Like Doctor Jekyll and Mr. Hyde, there are two Jon Jones. There’s the guy the UFC pushes heavily in the media. You’ve seen him. He smiles a lot. He’s personable. He tries to say all the right things, even though, at just 24, they don’t always come out …

Like Doctor Jekyll and Mr. Hyde, there are two Jon Jones. There’s the guy the UFC pushes heavily in the media. You’ve seen him. He smiles a lot. He’s personable. He tries to say all the right things, even though, at just 24, they don’t always come out quite right. The template for this Jon Jones is clearly Georges St-Pierre, the likable Canadian champion who is the UFC’s biggest pay-per-view drawing card.

Then there is the Jon Jones who shows up to fight on Saturday nights. In the Octagon, you don’t see the public relations face of an otherworldly talent. You see the fighter. And that fighter is capital “M” mean. Jones means business in there and not the same way St-Pierre and every UFC fighter mean business. Jones will, plain and simple, hurt you. If he were an NFL player, Roger Goodell would have his agent on speed dial.

Nowhere was this more clear than his UFC 128 title win over Mauricio “Shogun” Rua. Jones flirted hardcore with the rule book in that fight. If it was a makeout session, you’d say he got to second base with the Unified Rules.

Jones palmed Rua’s face, headbutted him in the stomach, attempted what seemed to be a Von Erich style “Iron Claw” and targeted Rua’s surgically repaired knee over and over again. None of this was worthy of penalty. But it was noteworthy. People in the sport took notice—Jones wasn’t just looking to win, he was looking to do damage.

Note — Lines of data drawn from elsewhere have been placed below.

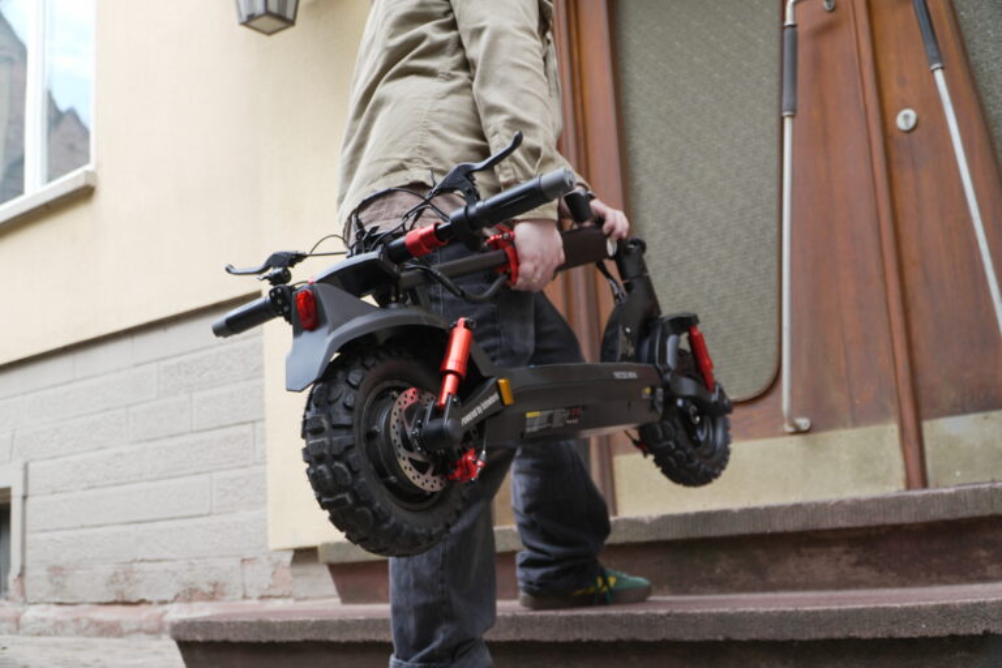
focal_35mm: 39
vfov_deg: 34.2
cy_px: 334
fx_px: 1085
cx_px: 501
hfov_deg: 49.6
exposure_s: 1/100
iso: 125
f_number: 4
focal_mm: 26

There’s also a swagger to Jones in the cage that simply doesn’t exist outside of it. On the outside, he can border on socially awkward. He hasn’t quite mastered the media yet and it’s very hard for someone that good to be the perpetually humble hero all the time. In the cage, though? That’s his canvas, a place he can truly be himself.

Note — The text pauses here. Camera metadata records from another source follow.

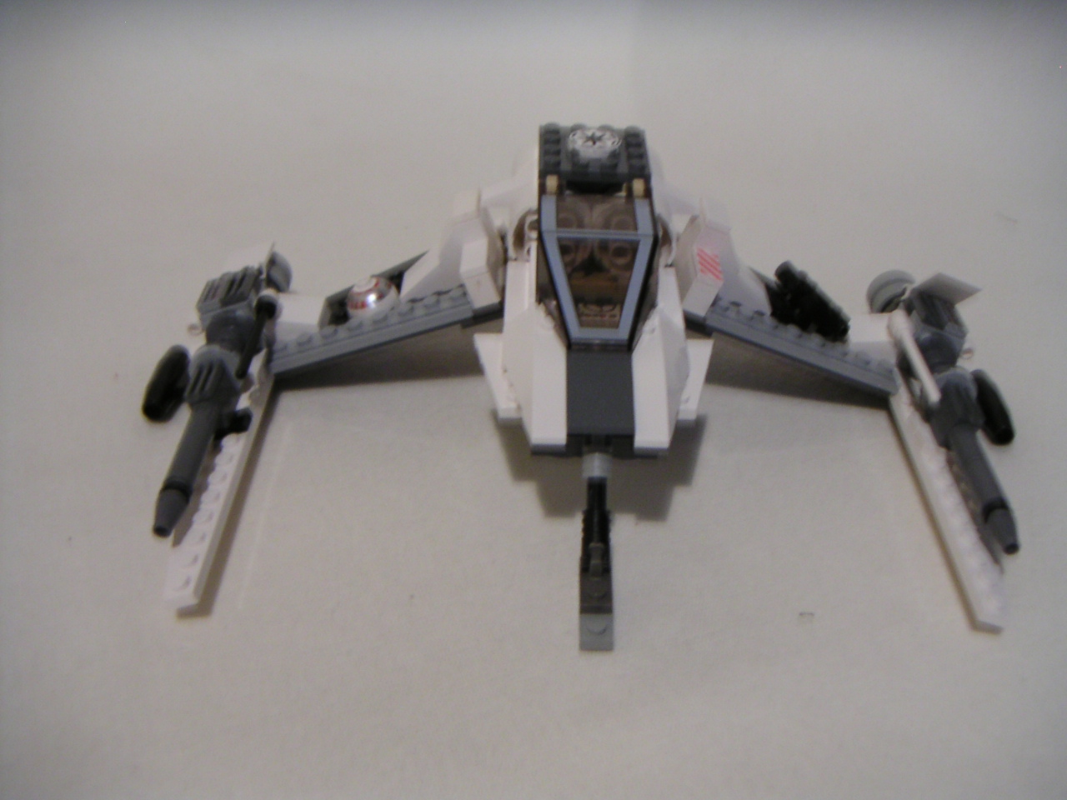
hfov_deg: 50.1
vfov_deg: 38.7
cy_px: 400
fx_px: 1140
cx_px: 534
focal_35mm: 37
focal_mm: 4.8
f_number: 2.8
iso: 100
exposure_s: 1/2
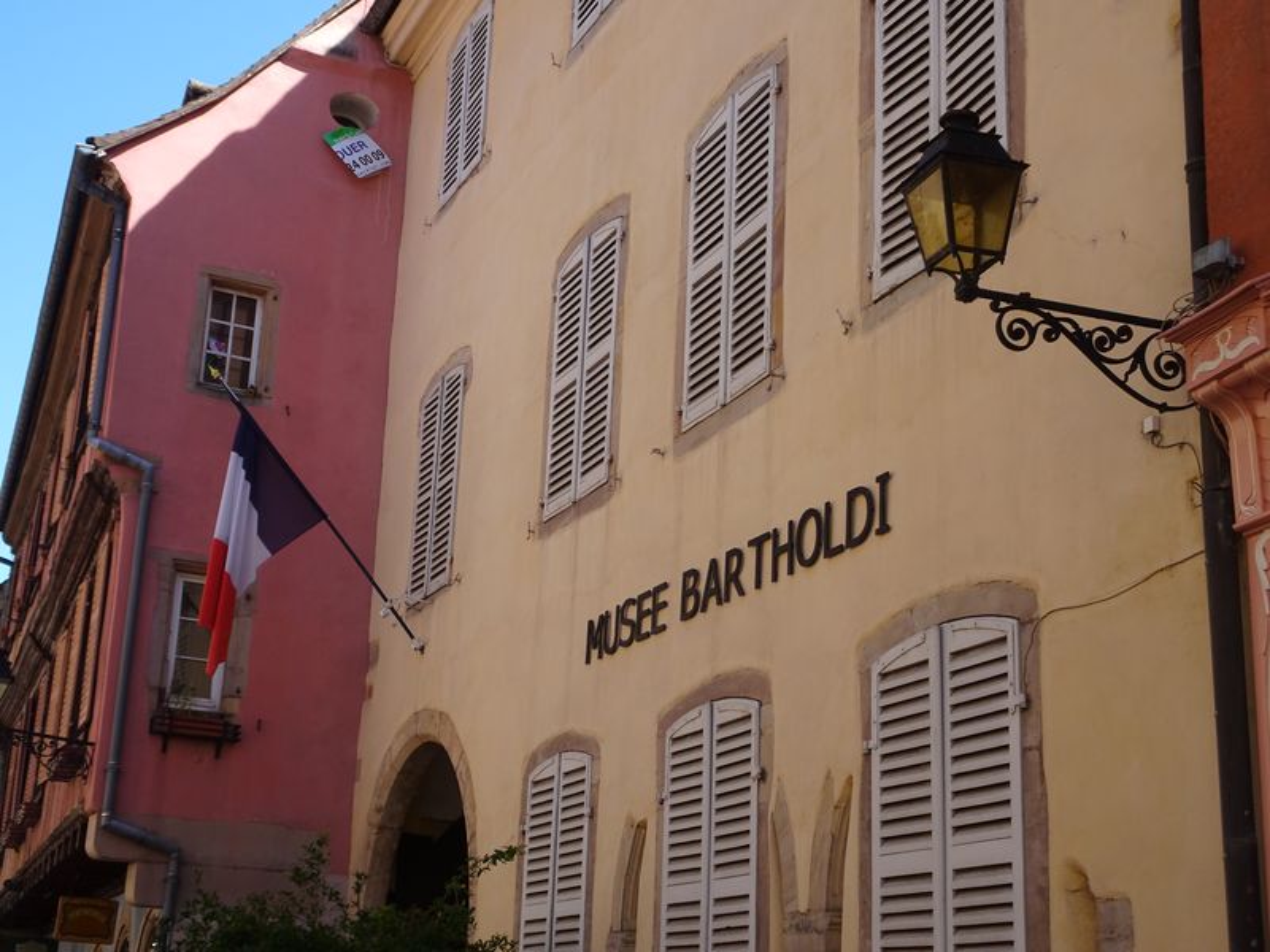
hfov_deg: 38.2
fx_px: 1834
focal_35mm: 50
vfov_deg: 29.1
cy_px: 476
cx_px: 635
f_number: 4.5
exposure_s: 1/200
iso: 80
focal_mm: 8.51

His creativity is legendary. Spinning elbows, German suplexes and brutal manhandlings can come at any time, from almost any angle. He’s got attitude to spare. Remember how he let Lyoto Machida fall helplessly to the mat after choking him unconscious? How he shrugged Rampage off of him at the end of a round? Like a man and a child, despite Page being full grown. These moments were small in scope, but intimate and oh-so-telling.

Jon Jones is a brutal and dangerous fighter. There is no lay and pray in Jones’ game. There’s no sprawl and brawl. There’s vicious violence of the kind rarely seen, even in the Octagon. We may see it against Rashad Evans in Atlanta. And I love it.

Jones can have his cake and eat it, too. Why not be the face of civility outside the cage and our greatest purveyor of incivility in it? Life is complicated—and so is Jon Jones.